Nourish has had the privilege of sitting down with a number of interesting, influential chefs and food-drivers in the local, national and international community, and though you'll have to pick up a full copy in which their interviews run to read them in entirety, we want to share here some powerful things they had to say.
Everyone is a cook. We walk. We talk. We cook. People choose to opt in or opt out of cooking. The thing is - cooking with a spiritual compass. Depending on how your day looks, your week looks, your family structure, we can go together to the store and purchase trout. Cook it for ourselves, make extra to deliver to an elder, make fish soup with the bones. It's about living right by food.

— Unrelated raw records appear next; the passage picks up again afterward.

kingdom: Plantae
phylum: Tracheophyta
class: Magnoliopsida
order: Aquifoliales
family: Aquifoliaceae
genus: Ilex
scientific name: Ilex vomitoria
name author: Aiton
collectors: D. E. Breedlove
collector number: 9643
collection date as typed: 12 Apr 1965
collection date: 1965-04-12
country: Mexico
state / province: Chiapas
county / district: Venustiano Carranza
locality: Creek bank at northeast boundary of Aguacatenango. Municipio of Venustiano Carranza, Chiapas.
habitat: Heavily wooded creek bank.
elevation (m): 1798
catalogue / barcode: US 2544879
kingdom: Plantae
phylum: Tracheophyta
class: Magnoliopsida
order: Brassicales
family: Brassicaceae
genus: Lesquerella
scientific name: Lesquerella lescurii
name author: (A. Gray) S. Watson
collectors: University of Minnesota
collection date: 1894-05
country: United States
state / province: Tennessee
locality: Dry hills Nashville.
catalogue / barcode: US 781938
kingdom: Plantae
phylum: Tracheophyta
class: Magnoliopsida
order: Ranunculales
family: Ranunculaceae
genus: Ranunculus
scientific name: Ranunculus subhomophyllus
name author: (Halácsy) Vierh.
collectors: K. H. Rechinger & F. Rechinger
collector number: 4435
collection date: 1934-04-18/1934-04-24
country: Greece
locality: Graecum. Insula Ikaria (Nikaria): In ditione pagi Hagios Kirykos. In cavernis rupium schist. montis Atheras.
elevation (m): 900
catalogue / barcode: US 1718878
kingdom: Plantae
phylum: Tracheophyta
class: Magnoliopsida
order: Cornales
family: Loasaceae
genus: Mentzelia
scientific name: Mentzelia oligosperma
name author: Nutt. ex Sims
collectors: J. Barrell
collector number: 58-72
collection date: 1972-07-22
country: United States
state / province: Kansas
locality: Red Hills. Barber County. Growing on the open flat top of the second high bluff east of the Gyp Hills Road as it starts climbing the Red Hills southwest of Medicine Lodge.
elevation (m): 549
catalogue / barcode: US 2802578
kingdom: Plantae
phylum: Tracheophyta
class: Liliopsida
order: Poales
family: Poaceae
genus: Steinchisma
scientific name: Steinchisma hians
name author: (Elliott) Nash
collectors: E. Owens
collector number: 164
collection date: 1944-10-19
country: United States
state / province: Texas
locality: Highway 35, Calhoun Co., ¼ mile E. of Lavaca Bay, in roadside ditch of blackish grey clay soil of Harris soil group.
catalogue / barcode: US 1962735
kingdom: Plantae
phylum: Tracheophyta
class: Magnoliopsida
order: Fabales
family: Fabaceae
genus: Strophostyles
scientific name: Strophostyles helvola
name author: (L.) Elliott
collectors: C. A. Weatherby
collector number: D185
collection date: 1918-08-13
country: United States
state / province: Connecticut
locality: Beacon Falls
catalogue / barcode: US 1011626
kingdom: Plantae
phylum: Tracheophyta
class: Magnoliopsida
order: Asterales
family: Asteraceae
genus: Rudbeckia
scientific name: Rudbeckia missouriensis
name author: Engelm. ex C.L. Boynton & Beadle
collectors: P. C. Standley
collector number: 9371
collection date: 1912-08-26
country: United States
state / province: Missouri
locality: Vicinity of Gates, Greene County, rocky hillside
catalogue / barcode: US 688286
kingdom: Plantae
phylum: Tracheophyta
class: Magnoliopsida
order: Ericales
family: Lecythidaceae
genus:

I love when you know you're telling it exactly as it is. When you're afloat. It's unconflicted. Unequivocal. It's very valuable. I wish for everyone that they could and would allow themselves it.
The one book everyone should read? The Righteous Pork Chop by Nicolette Hahn Niman.
I work in the service industry and that means it's our job to cater to people. Their wants and needs. I learned a lesson of humanity and respect from one of my greatest mentors, Daniel Boulud. Treat people right, respect them no matter their position, and learn patience.
Best advice you ever got? It was at my second job after college - the Pompadour Restaurant at Caledonian Hotel in Edinburgh. I was younger and moving slow compared to the others, so the lead cook pulled me into the walk-in and talked about the need to move faster. It worked, as it created a desire to be faster and more productive every day I went to work.